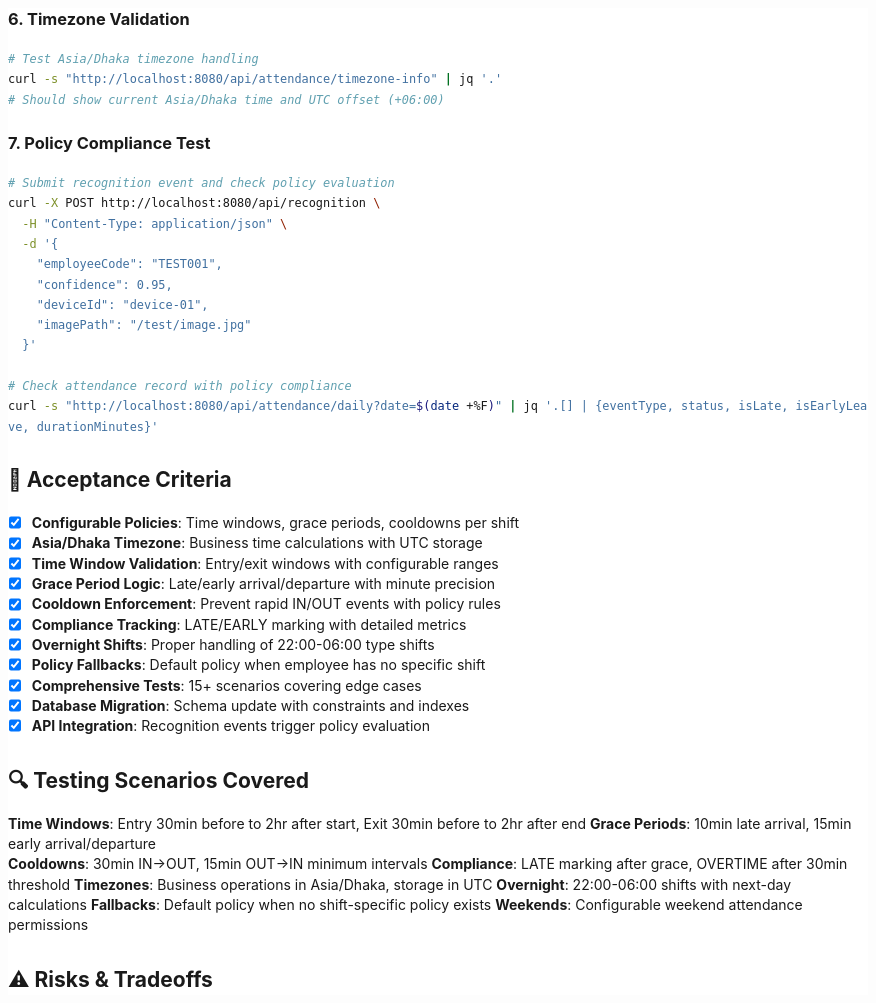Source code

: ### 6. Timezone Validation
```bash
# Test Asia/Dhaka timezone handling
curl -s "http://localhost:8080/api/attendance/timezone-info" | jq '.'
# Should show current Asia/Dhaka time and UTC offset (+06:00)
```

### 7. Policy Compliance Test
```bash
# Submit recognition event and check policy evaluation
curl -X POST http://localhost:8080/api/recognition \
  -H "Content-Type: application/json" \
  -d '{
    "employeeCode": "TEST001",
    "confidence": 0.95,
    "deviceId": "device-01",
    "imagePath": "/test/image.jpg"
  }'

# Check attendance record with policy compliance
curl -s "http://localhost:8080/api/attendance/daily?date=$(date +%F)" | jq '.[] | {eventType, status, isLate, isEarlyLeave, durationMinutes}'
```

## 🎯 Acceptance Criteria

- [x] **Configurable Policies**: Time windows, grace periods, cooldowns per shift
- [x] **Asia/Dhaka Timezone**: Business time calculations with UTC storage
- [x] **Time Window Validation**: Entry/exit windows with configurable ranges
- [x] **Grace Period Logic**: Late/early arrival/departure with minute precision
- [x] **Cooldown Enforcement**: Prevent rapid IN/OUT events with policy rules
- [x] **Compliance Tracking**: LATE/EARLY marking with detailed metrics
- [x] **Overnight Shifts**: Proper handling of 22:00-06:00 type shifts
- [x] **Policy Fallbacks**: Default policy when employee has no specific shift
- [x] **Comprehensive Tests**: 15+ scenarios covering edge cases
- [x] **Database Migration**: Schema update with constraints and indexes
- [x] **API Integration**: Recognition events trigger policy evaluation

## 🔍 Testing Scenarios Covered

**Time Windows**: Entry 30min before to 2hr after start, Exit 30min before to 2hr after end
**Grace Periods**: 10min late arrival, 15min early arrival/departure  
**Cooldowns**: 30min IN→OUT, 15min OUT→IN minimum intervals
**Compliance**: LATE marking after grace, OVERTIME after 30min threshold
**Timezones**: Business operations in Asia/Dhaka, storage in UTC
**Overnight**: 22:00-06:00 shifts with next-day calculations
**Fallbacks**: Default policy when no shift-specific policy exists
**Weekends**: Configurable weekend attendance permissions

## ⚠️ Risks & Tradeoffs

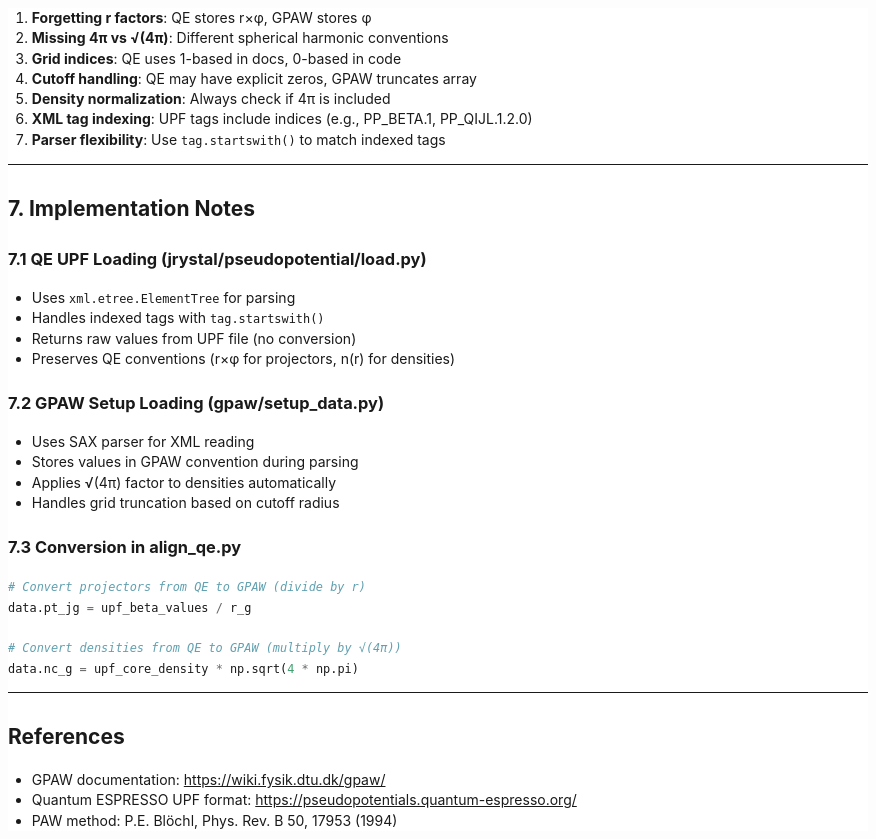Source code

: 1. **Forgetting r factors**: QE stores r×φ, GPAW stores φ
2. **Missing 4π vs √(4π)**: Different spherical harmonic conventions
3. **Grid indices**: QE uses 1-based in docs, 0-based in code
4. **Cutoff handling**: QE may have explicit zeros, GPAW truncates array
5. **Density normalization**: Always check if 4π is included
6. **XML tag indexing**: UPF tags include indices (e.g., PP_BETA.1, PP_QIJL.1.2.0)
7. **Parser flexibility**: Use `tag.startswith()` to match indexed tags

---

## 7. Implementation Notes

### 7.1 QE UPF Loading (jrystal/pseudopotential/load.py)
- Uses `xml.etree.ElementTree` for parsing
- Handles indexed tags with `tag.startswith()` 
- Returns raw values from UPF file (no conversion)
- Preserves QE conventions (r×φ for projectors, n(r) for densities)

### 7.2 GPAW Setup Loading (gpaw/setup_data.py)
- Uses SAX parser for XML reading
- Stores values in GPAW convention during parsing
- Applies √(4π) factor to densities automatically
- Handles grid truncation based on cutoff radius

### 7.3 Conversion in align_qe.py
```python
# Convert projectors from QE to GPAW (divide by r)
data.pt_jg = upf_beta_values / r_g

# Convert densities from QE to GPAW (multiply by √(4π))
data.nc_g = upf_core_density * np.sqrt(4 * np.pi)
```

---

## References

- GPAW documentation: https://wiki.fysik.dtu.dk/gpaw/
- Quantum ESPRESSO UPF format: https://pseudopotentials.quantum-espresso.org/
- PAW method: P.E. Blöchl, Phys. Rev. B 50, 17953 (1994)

EXERCISE OBJECTIVE> Transcribe the records above exactly, skipping pictures.

RESPONSE BOX>
Source code

: ### 6. Timezone Validation
```bash
# Test Asia/Dhaka timezone handling
curl -s "http://localhost:8080/api/attendance/timezone-info" | jq '.'
# Should show current Asia/Dhaka time and UTC offset (+06:00)
```

### 7. Policy Compliance Test
```bash
# Submit recognition event and check policy evaluation
curl -X POST http://localhost:8080/api/recognition \
  -H "Content-Type: application/json" \
  -d '{
    "employeeCode": "TEST001",
    "confidence": 0.95,
    "deviceId": "device-01",
    "imagePath": "/test/image.jpg"
  }'

# Check attendance record with policy compliance
curl -s "http://localhost:8080/api/attendance/daily?date=$(date +%F)" | jq '.[] | {eventType, status, isLate, isEarlyLeave, durationMinutes}'
```

## 🎯 Acceptance Criteria

- [x] **Configurable Policies**: Time windows, grace periods, cooldowns per shift
- [x] **Asia/Dhaka Timezone**: Business time calculations with UTC storage
- [x] **Time Window Validation**: Entry/exit windows with configurable ranges
- [x] **Grace Period Logic**: Late/early arrival/departure with minute precision
- [x] **Cooldown Enforcement**: Prevent rapid IN/OUT events with policy rules
- [x] **Compliance Tracking**: LATE/EARLY marking with detailed metrics
- [x] **Overnight Shifts**: Proper handling of 22:00-06:00 type shifts
- [x] **Policy Fallbacks**: Default policy when employee has no specific shift
- [x] **Comprehensive Tests**: 15+ scenarios covering edge cases
- [x] **Database Migration**: Schema update with constraints and indexes
- [x] **API Integration**: Recognition events trigger policy evaluation

## 🔍 Testing Scenarios Covered

**Time Windows**: Entry 30min before to 2hr after start, Exit 30min before to 2hr after end
**Grace Periods**: 10min late arrival, 15min early arrival/departure  
**Cooldowns**: 30min IN→OUT, 15min OUT→IN minimum intervals
**Compliance**: LATE marking after grace, OVERTIME after 30min threshold
**Timezones**: Business operations in Asia/Dhaka, storage in UTC
**Overnight**: 22:00-06:00 shifts with next-day calculations
**Fallbacks**: Default policy when no shift-specific policy exists
**Weekends**: Configurable weekend attendance permissions

## ⚠️ Risks & Tradeoffs

Source code

: 1. **Forgetting r factors**: QE stores r×φ, GPAW stores φ
2. **Missing 4π vs √(4π)**: Different spherical harmonic conventions
3. **Grid indices**: QE uses 1-based in docs, 0-based in code
4. **Cutoff handling**: QE may have explicit zeros, GPAW truncates array
5. **Density normalization**: Always check if 4π is included
6. **XML tag indexing**: UPF tags include indices (e.g., PP_BETA.1, PP_QIJL.1.2.0)
7. **Parser flexibility**: Use `tag.startswith()` to match indexed tags

---

## 7. Implementation Notes

### 7.1 QE UPF Loading (jrystal/pseudopotential/load.py)
- Uses `xml.etree.ElementTree` for parsing
- Handles indexed tags with `tag.startswith()` 
- Returns raw values from UPF file (no conversion)
- Preserves QE conventions (r×φ for projectors, n(r) for densities)

### 7.2 GPAW Setup Loading (gpaw/setup_data.py)
- Uses SAX parser for XML reading
- Stores values in GPAW convention during parsing
- Applies √(4π) factor to densities automatically
- Handles grid truncation based on cutoff radius

### 7.3 Conversion in align_qe.py
```python
# Convert projectors from QE to GPAW (divide by r)
data.pt_jg = upf_beta_values / r_g

# Convert densities from QE to GPAW (multiply by √(4π))
data.nc_g = upf_core_density * np.sqrt(4 * np.pi)
```

---

## References

- GPAW documentation: https://wiki.fysik.dtu.dk/gpaw/
- Quantum ESPRESSO UPF format: https://pseudopotentials.quantum-espresso.org/
- PAW method: P.E. Blöchl, Phys. Rev. B 50, 17953 (1994)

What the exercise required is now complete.